Editors: Margaret J. Pitts and Thomas J. Socha
Publisher: Peter Lang
Price: £86.00 and £23.00
ISBN: 9781433114465 and 14458
Much has already been written about the efficacy of communication in a healthcare setting to improve satisfaction for both patients and healthcare workers, boost health outcomes and reduce litigation around malpractice; but this book presents us with a different view of communication that suggests that positive communication can be a therapeutic tool in itself.
Positive communication goes beyond the notion that effective communication is a neutral process. It suggests that positive communication can bring about happiness, health and well-being
This volume considers the effects of communication on the individual, the group and the institution in which it is practised to give a many-layered perspective and to offer another dimension to the topic by focusing our attention on what works well, rather than on what does not.

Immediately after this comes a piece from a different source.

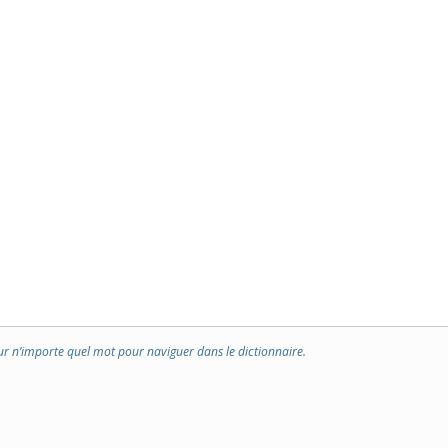
ur n’importe quel mot pour naviguer dans le dictionnaire.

The editors propose that we recognise the positive emotions, characteristics and experiences in a person instead of concentrating solely on their illness or difficulties - in other words, the negatives in their lives.
The notion of positive communication emerges from the theoretical stable of “positive psychology” that began in the US in the 1990s. The goal of positive communication is, as this book describes it, to “inspire people to achieve higher moments, greater good and to act selflessly”. I must admit that I began reading Positive Communication in Health and Wellness with a particularly cynical eye, but I warmed to the topic and found it to be a refreshing and inspiring read. An alternative title for the book could easily be In Pursuit of Happiness, for positive communication goes beyond the notion that effective communication is a neutral process that acts as a conduit for building relationships or for giving or gathering information, to suggest that positive communication can bring about happiness, health and well-being in a range of settings.

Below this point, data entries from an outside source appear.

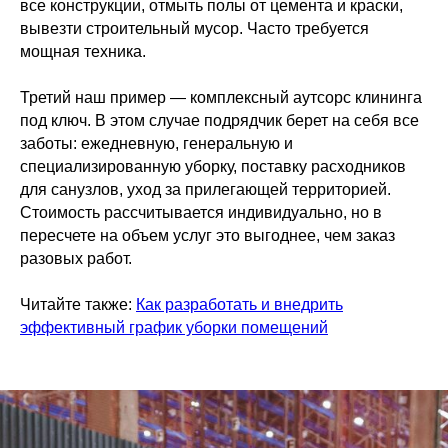
все конструкции, отмыть полы от цемента и краски,
вывезти строительный мусор. Часто требуется
мощная техника.
Третий наш пример — комплексный аутсорс клининга
под ключ. В этом случае подрядчик берет на себя все
заботы: ежедневную, генеральную и
специализированную уборку, поставку расходников
для санузлов, уход за прилегающей территорией.
Стоимость рассчитывается индивидуально, но в
пересчете на объем услуг это выгоднее, чем заказ
разовых работ.
Читайте также:
Как разработать и внедрить
эффективный график уборки помещений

The editors bring together chapters by a range of authors that look at such diverse topics as communication with children with mental health issues; recovering alcoholics and women with breast cancer; relationships between friends and loved ones; end-of-life issues; conversations in emergency medicine; and the benefits of positive communication in journalism and education.
All are evidence-based and well-grounded in the literature, albeit quite US focused.

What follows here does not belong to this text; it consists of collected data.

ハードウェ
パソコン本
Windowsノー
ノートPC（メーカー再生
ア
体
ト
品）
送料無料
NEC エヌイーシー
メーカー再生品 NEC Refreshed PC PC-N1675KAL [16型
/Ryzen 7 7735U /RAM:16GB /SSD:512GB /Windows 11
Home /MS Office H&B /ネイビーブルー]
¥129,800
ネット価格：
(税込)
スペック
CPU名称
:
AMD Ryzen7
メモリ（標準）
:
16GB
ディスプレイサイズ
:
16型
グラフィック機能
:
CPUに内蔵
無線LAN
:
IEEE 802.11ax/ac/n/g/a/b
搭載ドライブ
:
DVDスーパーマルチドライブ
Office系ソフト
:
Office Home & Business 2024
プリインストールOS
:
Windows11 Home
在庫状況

I particularly enjoyed reading about the use of humour in the healthcare setting, and about end-of-life conversations.
Who is it for?
This book would appeal to communication students, teachers, academics and researchers as well as healthcare students and practitioners.
The text is dense in places and the writing uses a lot of value-laden language. However, in the main it provides a good splicing- together of a range of ideas, concepts and research results that are interesting and informative.
Would you recommend it?
Yes, to those who would like to explore another perspective in an area of communication that is expanding.